Textauszug:
————

Problematisch dabei: Die Rechte für das Buch liegen beim Freistaat Bayern. Dessen Staatsregierung hatte der Veröffentlichung einer durch das Münchner Institut für Zeitgeschichte (IfZ) wissenschaftlich begleiteten und kommentierten Ausgabe zunächst zugestimmt, das Projekt kürzlich aber wieder gekippt. Dabei läuft die urheberrechtliche Sperrfrist im Jahr 2015 aus. Bereits heute lassen sich - wissenschaftlich unkommentierte - Ausgaben des Buches international relativ leicht beschaffen. In rechten Kreisen dürfte "Mein Kampf" weit verbreitet sein. Es ist mitnichten einziger Quell rechtsextremer Weltanschauung.

Rassismus, Okkultismus und Arier

Die Entstehung von Büchern, Pamphleten usw. die nach heutigem Verständnis als rechtsextrem bezeichnet werden können, reicht weit ins 19. Jahrhundert zurück. Nicht selten sind dabei Autoren, selbsternannte (häufig naturwissenschaftliche) Forscher, extremistische Politiker, Verschwörungstheoretiker und anderes mehr auf den jeweils "aktuellen Zug" gesellschaftlicher, politischer oder technischer Entwicklungen aufgesprungen, um diese in ihrem Sinne zu interpretieren oder umzudeuten. So entstanden Ende des 19. Jahrhundert zahlreiche okkulte Gruppierungen, in deren Publikationen sich Rassismus, Nationalismus, Antisemitismus und technologischer Fortschritt in einer kruden Mischung verschwörungstheoretischer Phantasien wiederfinden.

————

Datenauszug:
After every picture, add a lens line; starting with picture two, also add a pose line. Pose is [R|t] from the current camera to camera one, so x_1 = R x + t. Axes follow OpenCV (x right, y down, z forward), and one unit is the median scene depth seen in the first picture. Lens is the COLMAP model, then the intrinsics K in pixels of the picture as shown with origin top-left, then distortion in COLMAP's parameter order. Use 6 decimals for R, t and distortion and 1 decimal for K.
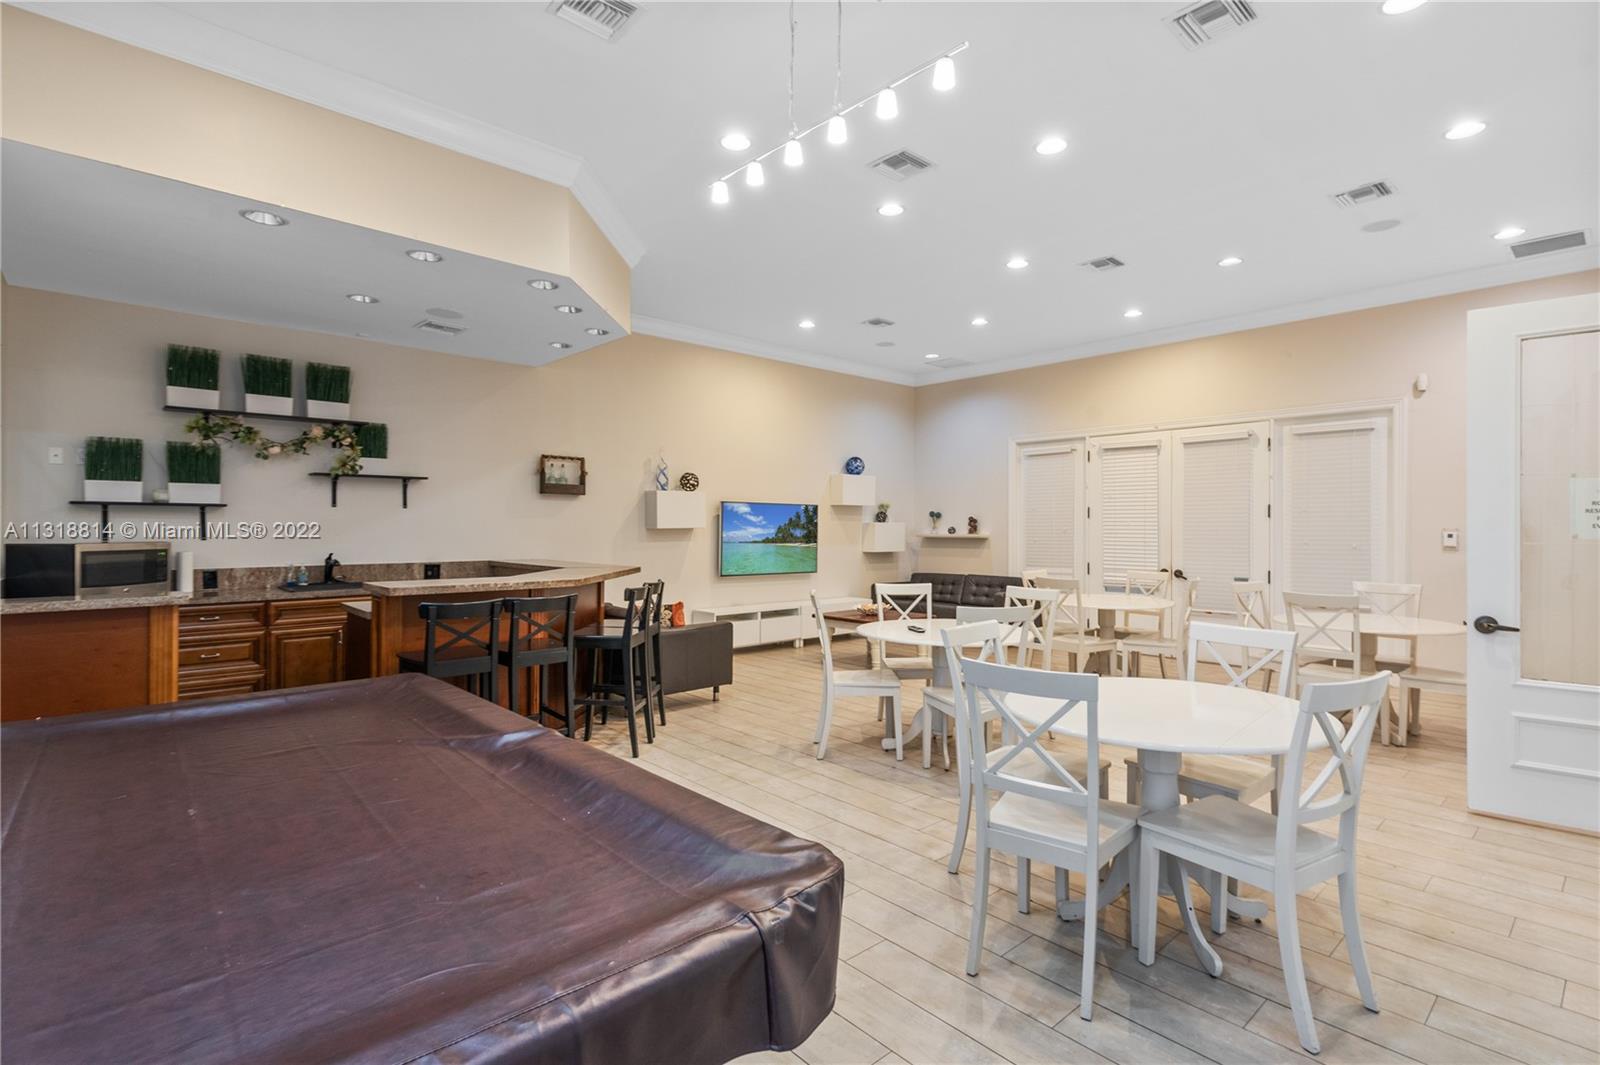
lens RADIAL K [[753.1, 0, 798.4], [0, 753.1, 530.7], [0, 0, 1]] dist [0.002244, 0.000123]
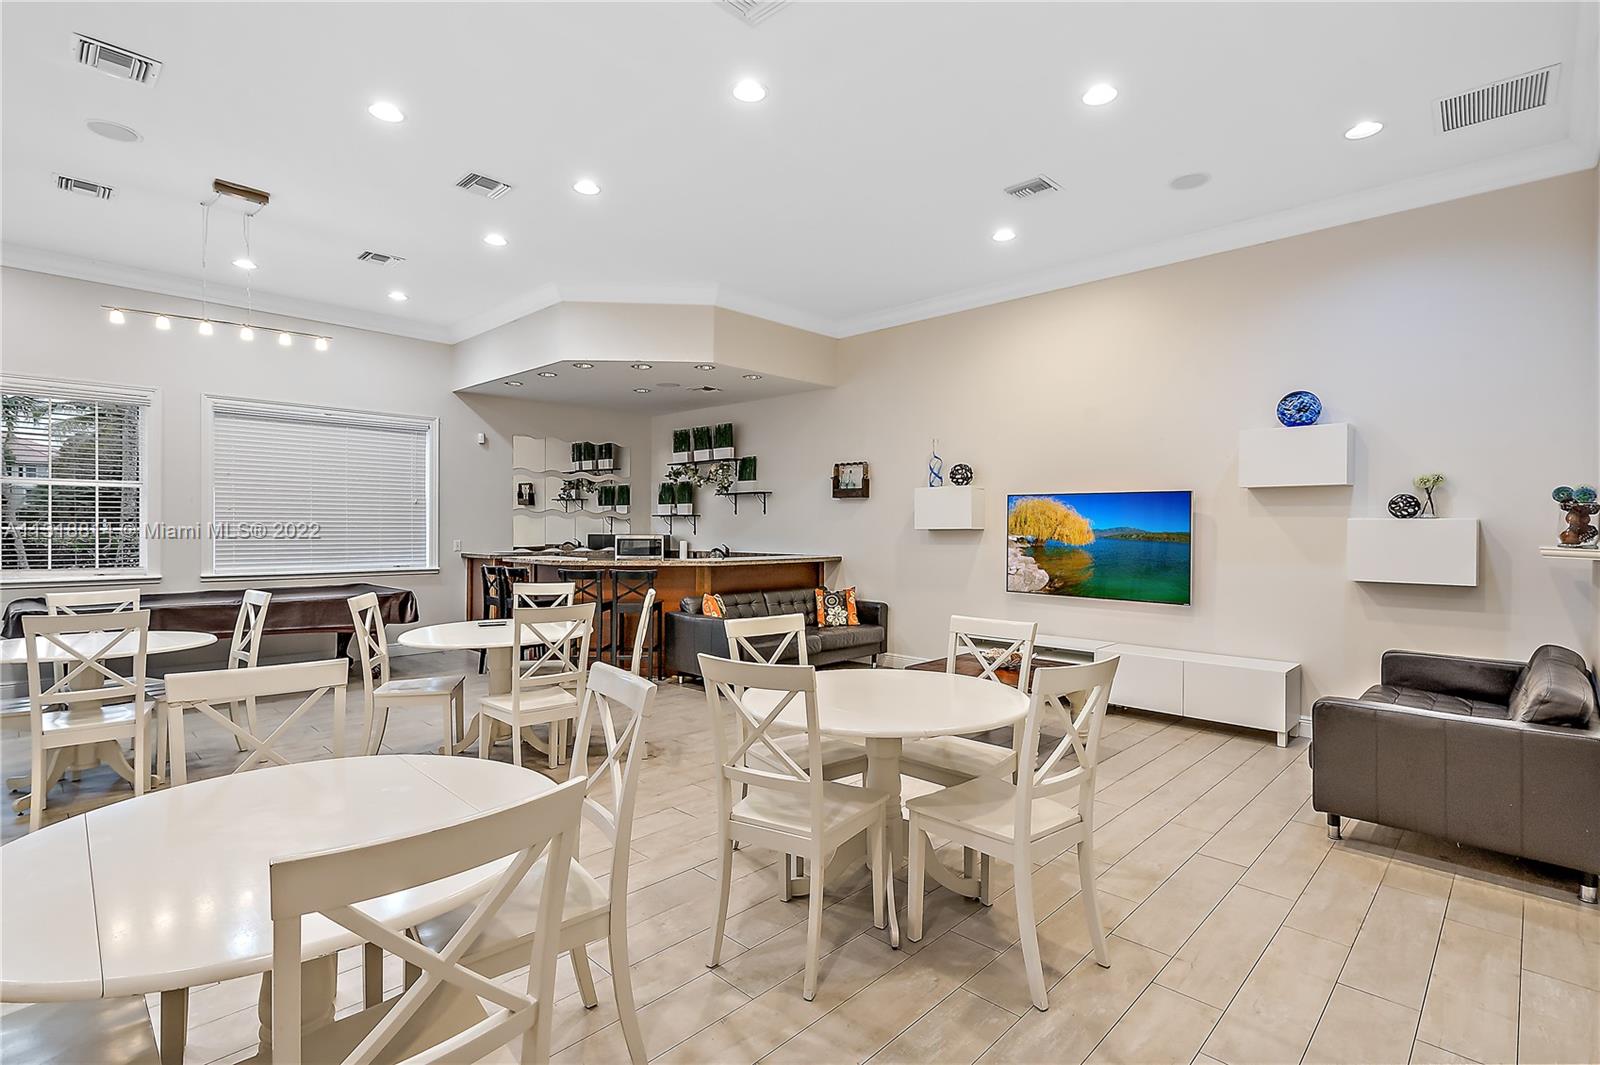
lens RADIAL K [[753.1, 0, 798.4], [0, 753.1, 532.2], [0, 0, 1]] dist [0.002244, 0.000123]
pose [[0.060135, 0.004351, -0.998181, 0.876942], [-0.008194, 0.999959, 0.003865, -0.002385], [0.998157, 0.007947, 0.060169, 0.978791]]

————

Aufgaben:
**A)** Schreiben Sie im Textauszug zur rechtsextremen Literatur den Abschnitt von „Problematisch dabei: Die“ bis einschließlich „Quell rechtsextremer Weltanschauung.“ neu und setzen Sie dabei „Bundesland Bayern“ an die Stelle von „Freistaat Bayern“.
**B)** Welche Bestandteile finden sich laut Textauszug zur rechtsextremen Literatur in den Publikationen der okkulten Gruppierungen vom Ende des 19. Jahrhunderts? Zählen Sie alle auf.

Ergebnisse je Aufgabe:
**A)**
Problematisch dabei: Die Rechte für das Buch liegen beim Bundesland Bayern. Dessen Staatsregierung hatte der Veröffentlichung einer durch das Münchner Institut für Zeitgeschichte (IfZ) wissenschaftlich begleiteten und kommentierten Ausgabe zunächst zugestimmt, das Projekt kürzlich aber wieder gekippt. Dabei läuft die urheberrechtliche Sperrfrist im Jahr 2015 aus. Bereits heute lassen sich - wissenschaftlich unkommentierte - Ausgaben des Buches international relativ leicht beschaffen. In rechten Kreisen dürfte "Mein Kampf" weit verbreitet sein. Es ist mitnichten einziger Quell rechtsextremer Weltanschauung.

**B)**
- Rassismus
- Nationalismus
- Antisemitismus
- technologischer Fortschritt